Rows from a dataset

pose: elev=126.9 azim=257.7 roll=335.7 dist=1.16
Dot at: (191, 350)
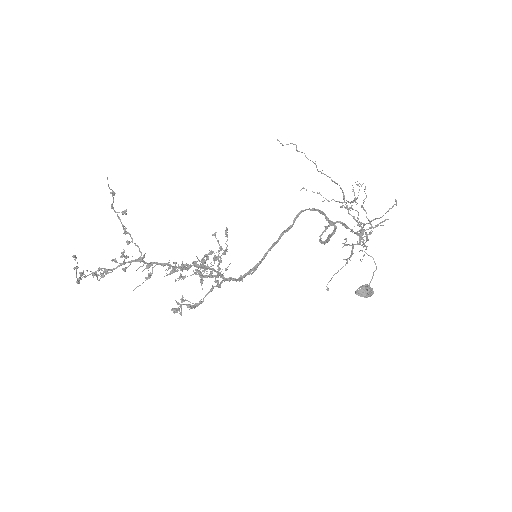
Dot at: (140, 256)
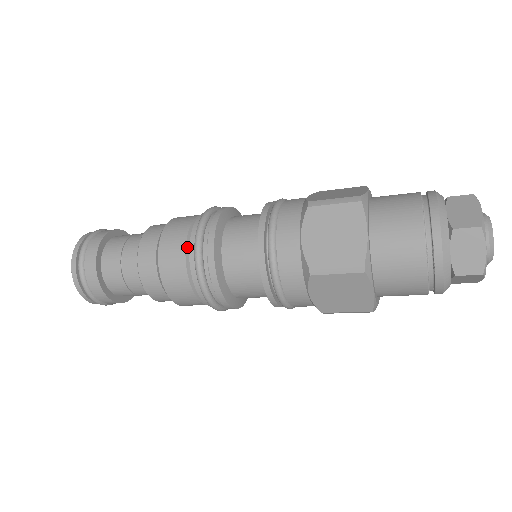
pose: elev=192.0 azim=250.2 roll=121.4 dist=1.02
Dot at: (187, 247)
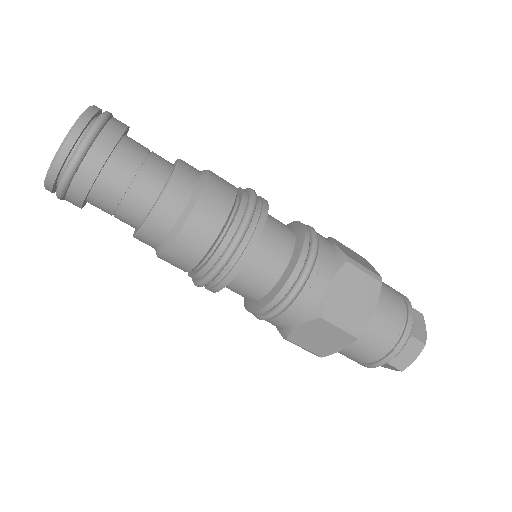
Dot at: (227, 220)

What you have to do — Starting at the line that has "pose: elev=192.0 azim=250.2" and continuing to the end of the listing, switch "pose" to "view" and leave everything else as it is. Give only those lines, without the pictures.

The completed task —
view: elev=192.0 azim=250.2 roll=121.4 dist=1.02
Dot at: (187, 247)
Dot at: (227, 220)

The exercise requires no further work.